The Hague Academy of International Law is now accepting applications for the next session of its Centre for Studies and Research in International Law and International Relations, which is to take place August 20-September 7, 2018. This year’s subject is “International Inspections.” The program is available here. Here’s the call:
20 August – 7 September 2018
Directors of Research: Prof. Christian J. Tams (University of Glasgow); Dr. Anne-Laure Chaumette (Paris Nanterre University)
The usefulness of ‘international inspections’ is recognised in many areas of international law: in one way or another, inspections form part of international legal regimes in fields as diverse as international economic law (World Bank Inspection Panels), disarmament (IAEA, CWC, etc.), the law of the sea (e.g. Convention on the Conservation of Antarctic Marine Living Resources) and human rights law (e.g. Convention on the Rights of Persons with Disabilities), to name but a few. While the context varies, and with it the specifics of the inspectors’ mandate, inspections seek to assess whether a certain conduct is in line with international expectations/obligations. As such, inspections are best viewed as a form of exercising control of internationally regulated conduct: of variable effectiveness, they form part of international law’s administrative/executive function.

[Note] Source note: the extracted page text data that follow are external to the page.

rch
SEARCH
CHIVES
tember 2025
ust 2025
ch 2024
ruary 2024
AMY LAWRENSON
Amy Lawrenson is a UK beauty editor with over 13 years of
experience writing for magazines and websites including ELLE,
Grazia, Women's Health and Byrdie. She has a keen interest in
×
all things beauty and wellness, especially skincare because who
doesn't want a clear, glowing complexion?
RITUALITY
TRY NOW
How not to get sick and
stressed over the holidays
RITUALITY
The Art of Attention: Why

While particular forms of international inspections have been the subject of research, the concept as such remains under-researched and elusive. The 2018 Centre for Research and Studies of The Hague Academy of International Law aims to fill the existing gap by bringing together researchers embarking on a cross-cutting analysis of international inspections. Proceeding from examples in particular fields, the overarching aim of the analysis is
- to enhance our understanding of the concept of international inspections by distilling, in a comparative analysis, common features and differences of inspection regimes;
- identify and classify their key functions;
- assess the potential and limits of inspections; and
- identify best practices of designing and implementing inspection procedures.
- To what extent are international inspections distinct from inquiries or related forms of exercising international control over State conduct? What is the link between inspections on the one hand, and concepts such as ‘guarantees’ or ‘fact-finding’ on the other?
- What are commonalities, what are differences between the different forms of inspections recognised in international regimes? Is there a common core to the concept of inspections, and if so, what does it consist of?
- What lessons, if any, can be learned from the actual practice of inspections in different areas of international law? Have ‘best practices’ emerged, and should they be recorded?
- What is the role of individuals and NGOs in the framework of international inspections?
- Is there a tension between the powers of international inspectors and the sovereignty of States, and if so, how can the two be accommodated?
- How are international inspections regulated, and to what extent does international law restrict the powers of inspectors (e.g. with respect to human rights, to rules governing the conduct of inspections, and/or the protection of confidentiality)?
- What is the nature of powers enjoyed by international inspectors? Do they enjoy proper authority, or are they merely instruments of verification?
- What is the role of sanctions in relation to international inspections? Are inspections a substitute for, or subsidiary to, international sanctions? Do they complement sanctions? Or are they a (necessary) first step before sanctions are imposed?
- What are the legal consequences of inspections? Can they result in accountability or responsibility? Could they dilute the regime of responsibility?
- Are inspections effective? Are they efficient?
- What is the probative value of information obtained through inspections?